> Dataset entries:
------------------------------------------------------------

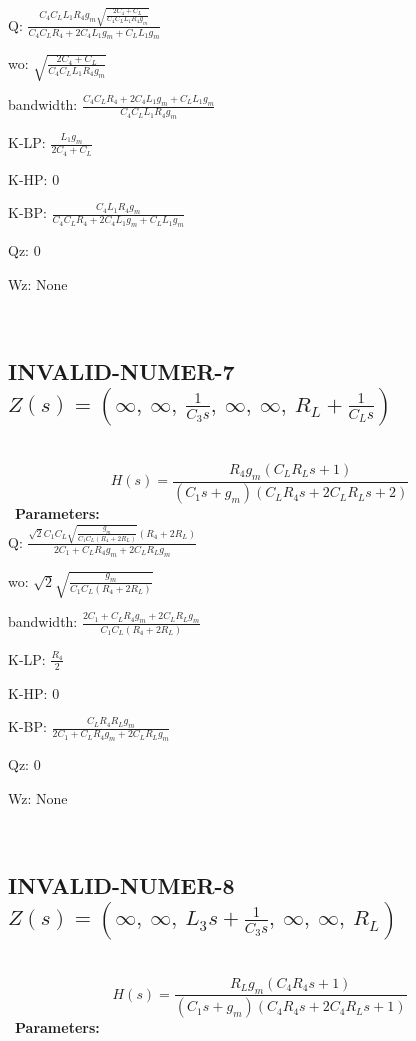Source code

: \documentclass{article}
\begin{document}
Q: $\frac{C_{4} C_{L} L_{1} R_{4} g_{m} \sqrt{\frac{2 C_{4} + C_{L}}{C_{4} C_{L} L_{1} R_{4} g_{m}}}}{C_{4} C_{L} R_{4} + 2 C_{4} L_{1} g_{m} + C_{L} L_{1} g_{m}}$\ 

wo: $\sqrt{\frac{2 C_{4} + C_{L}}{C_{4} C_{L} L_{1} R_{4} g_{m}}}$\ 

bandwidth: $\frac{C_{4} C_{L} R_{4} + 2 C_{4} L_{1} g_{m} + C_{L} L_{1} g_{m}}{C_{4} C_{L} L_{1} R_{4} g_{m}}$\ 

K-LP: $\frac{L_{1} g_{m}}{2 C_{4} + C_{L}}$\ 

K-HP: $0$\ 

K-BP: $\frac{C_{4} L_{1} R_{4} g_{m}}{C_{4} C_{L} R_{4} + 2 C_{4} L_{1} g_{m} + C_{L} L_{1} g_{m}}$\ 

Qz: $0$\ 

Wz: $\text{None}$\ 

\ 

\subsection{INVALID-NUMER-7 $Z(s) = \left( \infty, \  \infty, \  \frac{1}{C_{3} s}, \  \infty, \  \infty, \  R_{L} + \frac{1}{C_{L} s}\right)$ } \ 
\textbf{\[H(s) = \frac{R_{4} g_{m} \left(C_{L} R_{L} s + 1\right)}{\left(C_{1} s + g_{m}\right) \left(C_{L} R_{4} s + 2 C_{L} R_{L} s + 2\right)}\] } \ 
\textbf{Parameters:}\\ 

Q: $\frac{\sqrt{2} C_{1} C_{L} \sqrt{\frac{g_{m}}{C_{1} C_{L} \left(R_{4} + 2 R_{L}\right)}} \left(R_{4} + 2 R_{L}\right)}{2 C_{1} + C_{L} R_{4} g_{m} + 2 C_{L} R_{L} g_{m}}$\ 

wo: $\sqrt{2} \sqrt{\frac{g_{m}}{C_{1} C_{L} \left(R_{4} + 2 R_{L}\right)}}$\ 

bandwidth: $\frac{2 C_{1} + C_{L} R_{4} g_{m} + 2 C_{L} R_{L} g_{m}}{C_{1} C_{L} \left(R_{4} + 2 R_{L}\right)}$\ 

K-LP: $\frac{R_{4}}{2}$\ 

K-HP: $0$\ 

K-BP: $\frac{C_{L} R_{4} R_{L} g_{m}}{2 C_{1} + C_{L} R_{4} g_{m} + 2 C_{L} R_{L} g_{m}}$\ 

Qz: $0$\ 

Wz: $\text{None}$\ 

\ 

\subsection{INVALID-NUMER-8 $Z(s) = \left( \infty, \  \infty, \  L_{3} s + \frac{1}{C_{3} s}, \  \infty, \  \infty, \  R_{L}\right)$ } \ 
\textbf{\[H(s) = \frac{R_{L} g_{m} \left(C_{4} R_{4} s + 1\right)}{\left(C_{1} s + g_{m}\right) \left(C_{4} R_{4} s + 2 C_{4} R_{L} s + 1\right)}\] } \ 
\textbf{Parameters:}\\ 
\end{document}
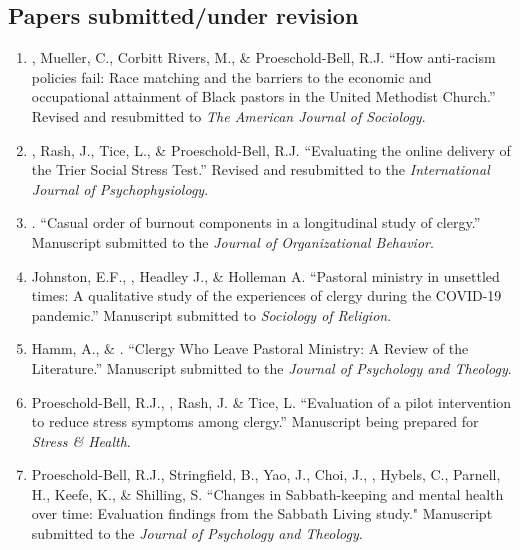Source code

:\subsection*{Papers submitted/under revision}
\begin{enumerate} 
\item \Eagle, Mueller, C.,  Corbitt Rivers, M., \& Proeschold-Bell, R.J. ``How anti-racism policies fail: Race matching and the barriers to the economic and occupational attainment of Black pastors in the United Methodist Church.'' Revised and resubmitted to \textit{The American Journal of Sociology}.

\item \Eagle, Rash, J., Tice, L., \& Proeschold-Bell, R.J. ``Evaluating the online delivery of the Trier Social Stress Test.'' Revised and resubmitted to the \textit{International Journal of Psychophysiology}.

\item \Eagle. ``Casual order of burnout components in a longitudinal study of clergy.'' Manuscript submitted to the \textit{Journal of Organizational Behavior}.

\item Johnston, E.F., \Eagle, Headley J., \& Holleman A. ``Pastoral ministry in unsettled times: A qualitative study of the experiences of clergy during the COVID-19 pandemic.'' Manuscript submitted to \textit{Sociology of Religion}.

\item Hamm, A., \&  \Eagle. ``Clergy Who Leave Pastoral Ministry: A Review of the Literature.'' Manuscript submitted to the \textit{Journal of Psychology and Theology}.

\item Proeschold-Bell, R.J., \Eagle, Rash, J. \& Tice, L. ``Evaluation of a pilot intervention to reduce stress symptoms among clergy.'' Manuscript being prepared for \textit{Stress \& Health}.

\item Proeschold-Bell, R.J., Stringfield, B., Yao, J., Choi, J., \Eagle, Hybels, C., Parnell, H., Keefe, K., \& Shilling, S. ``Changes in Sabbath-keeping and mental health over time: Evaluation findings from the Sabbath Living study." Manuscript submitted to the \textit{Journal of Psychology and Theology}.

\end{enumerate}
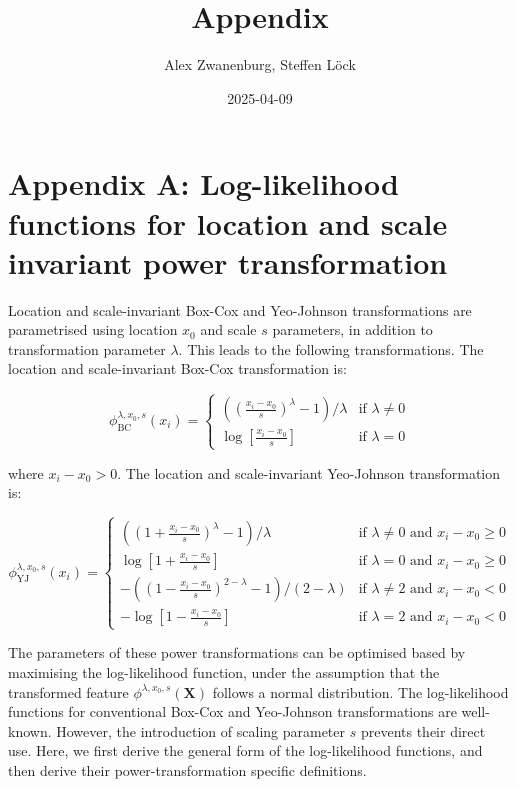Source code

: \documentclass[
  a4paper,
]{article}
\title{Appendix}
\author{Alex Zwanenburg, Steffen Löck}
\date{2025-04-09}
\begin{document}
\maketitle

\section{Appendix A: Log-likelihood functions for location and scale
invariant power
transformation}\label{appendix-a-log-likelihood-functions-for-location-and-scale-invariant-power-transformation}

Location and scale-invariant Box-Cox and Yeo-Johnson transformations are
parametrised using location \(x_0\) and scale \(s\) parameters, in
addition to transformation parameter \(\lambda\). This leads to the
following transformations. The location and scale-invariant Box-Cox
transformation is:

\begin{equation}
\phi_{\text{BC}}^{\lambda, x_0, s} (x_i) = 
\begin{cases}
\left( \left(\frac{x_i - x_0}{s} \right)^\lambda - 1 \right) / \lambda & \text{if } \lambda \neq 0\\
\log\left[\frac{x_i - x_0}{s}\right] & \text{if } \lambda = 0
\end{cases}
\end{equation}

where \(x_i - x_0 > 0\). The location and scale-invariant Yeo-Johnson
transformation is:

\begin{equation}
\phi_{\text{YJ}}^{\lambda, x_0, s} (x_i) = 
\begin{cases}
\left( \left( 1 + \frac{x_i - x_0}{s}\right)^\lambda - 1\right) / \lambda & \text{if } \lambda \neq 0 \text{ and } x_i - x_0 \geq 0\\
\log\left[1 + \frac{x_i - x_0}{s}\right] & \text{if } \lambda = 0 \text{ and } x_i - x_0 \geq 0\\
-\left( \left( 1 - \frac{x_i - x_0}{s}\right)^{2 - \lambda} - 1 \right) / \left(2 - \lambda \right) & \text{if } \lambda \neq 2 \text{ and } x_i - x_0 < 0\\
-\log\left[1 - \frac{x_i - x_0}{s}\right] & \text{if } \lambda = 2 \text{ and } x_i - x_0 < 0
\end{cases}
\end{equation}

The parameters of these power transformations can be optimised based by
maximising the log-likelihood function, under the assumption that the
transformed feature \(\phi^{\lambda, x_0, s} (\mathbf{X})\) follows a
normal distribution. The log-likelihood functions for conventional
Box-Cox and Yeo-Johnson transformations are well-known. However, the
introduction of scaling parameter \(s\) prevents their direct use. Here,
we first derive the general form of the log-likelihood functions, and
then derive their power-transformation specific definitions.
\end{document}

------------------------------------------------------------

Start at the line with "maximising the log-likelihood" and stop at the end of the records. Write those lines out exactly and add nothing.

> Response to the exercise:
maximising the log-likelihood function, under the assumption that the
transformed feature \(\phi^{\lambda, x_0, s} (\mathbf{X})\) follows a
normal distribution. The log-likelihood functions for conventional
Box-Cox and Yeo-Johnson transformations are well-known. However, the
introduction of scaling parameter \(s\) prevents their direct use. Here,
we first derive the general form of the log-likelihood functions, and
then derive their power-transformation specific definitions.
\end{document}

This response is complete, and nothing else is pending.